Section 17 of the 2002 Arbitration Act of Thailand (“the Act”) states that the number of arbitrators forming the tribunal must be an uneven number.
If the parties nominate an even number, the arbitrators will need to choose another arbitrator to create an uneven number.
If the parties fail to agree on the number of arbitrators, Section 17 further provides that a sole arbitrator will be appointed.
Section 19 of the Act requires that the arbitrator be “independent and impartial” and possess the particular qualifications, if any, agreed by the parties.
Interpretation of the terms “independent” and “impartial” is highly controversial and subject to dispute but, in general, the lack of close relations between an arbitrator and either party in the dispute means the arbitrator is “independent”
“Impartiality” refers to the arbitrator’s lack of prejudice with respect to a party or the matter in dispute. Such definitions are, however, still very vague.
Some guidance has been provided by the International Bar Association (IBA) in its Guidelines on Conflicts of Interest in International Arbitration (Guidelines).
While the Guidelines are not legally binding, the standards they articulate are generally accepted, and parties and arbitrators often use and cite them when the assessment of an arbitrator’s independence or impartiality is at issue.
A potential arbitrator may, for example, turn to the Guidelines to determine what facts he is required to disclose before accepting appointment as an arbitrator. Alternatively, for example, a party may turn to the Guidelines to determine under what circumstances they may nominate or challenge an arbitrator.
Some of the most common issues that need to be assessed when determining whether or not an arbitrator is adequately independent and impartial are:
the relationship between either party and the arbitrator;
the relationship between either party and an arbitrator’s law firm;
the relationship between an arbitrator and either party’s counsel;
previous appointments as an arbitrator (repeated appointments by one of the parties);
ex-parte contacts immediately before the appointment – in other words the arbitrator has had discussions that exclude one of the parties to the dispute;
non-disclosure of any of the above.
It must be noted that none of the above, in itself, determines that a potential arbitrator is not independent or not impartial. The determination will always depend on the circumstances of an individual case.
And even if no issue raises sufficient doubt of independence or impartiality at a particular stage of the arbitration proceedings, the arbitrator is duty bound to disclose any issue that arises later in the proceedings, for the relevant parties’ consideration.
If a party in the dispute believes that an appointed arbitrator is not independent or impartial, they have the right to challenge that arbitrator.

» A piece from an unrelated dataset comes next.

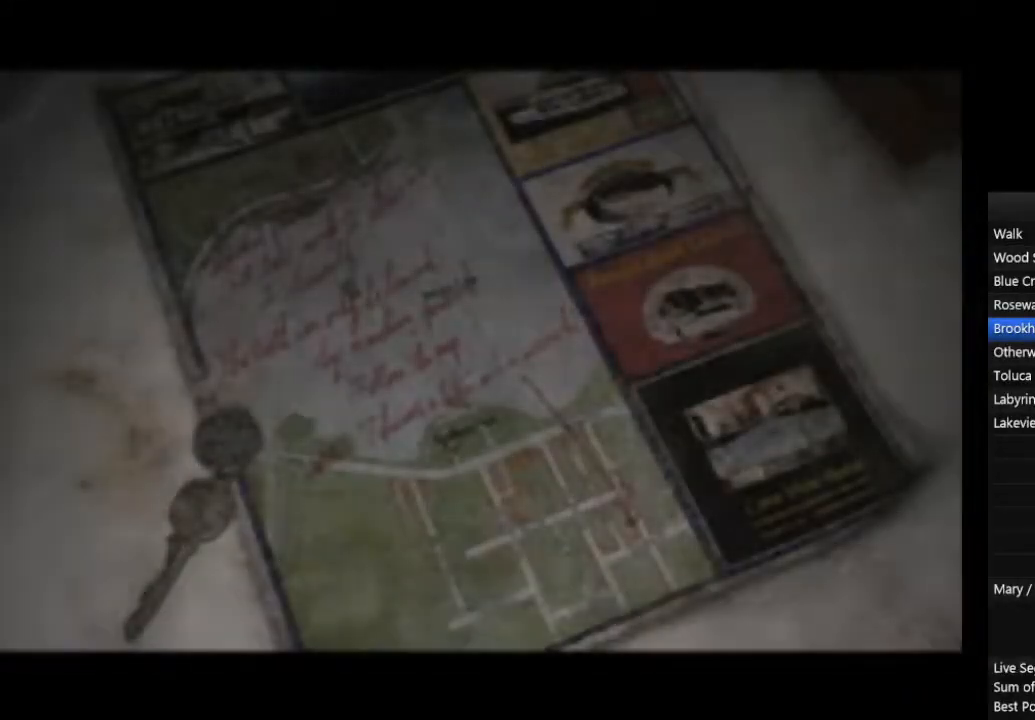
{"buttons": [], "left_stick": "center", "right_stick": "center", "events": [[167, "CROSS", "down"], [200, "CROSS", "up"], [267, "CROSS", "down"], [300, "CROSS", "up"], [467, "CROSS", "down"], [500, "CROSS", "up"]]}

The procedure for challenging an appointed arbitrator is dictated by the relevant arbitration institute’s rules and by the Act.
Where it is decided that an arbitrator was not independent or impartial at the time of appointment or was no longer independent or impartial later in the proceedings, that arbitrator will then be removed from the arbitral tribunal and replaced.
With regard to the arbitrator’s independence and impartiality, it is noteworthy that Section 23 of the Act (somewhat controversially in relation to most other jurisdictions’ arbitration legislation) imposes criminal sanctions on any arbitrator for “wrongfully demanding, accepting, or agreeing to accept an asset or any other benefit for himself or anyone else for doing or omitting to do any act in his duties”.
Choosing the right arbitrator with the right skills, who will make the right decisions, is among the most important and sometimes also the most difficult decisions in the arbitration proceedings.
Whether the right choice is someone with the appropriate legal training, skills and experience, or whether it is someone with specialised or “hands-on” expertise will depend on the dispute that gave rise to the claim.
Competent legal counsel with solid arbitration experience will be able to help the parties in making the right choice of arbitrators, and will also be able to identify issues that make it advisable to challenge an arbitrator.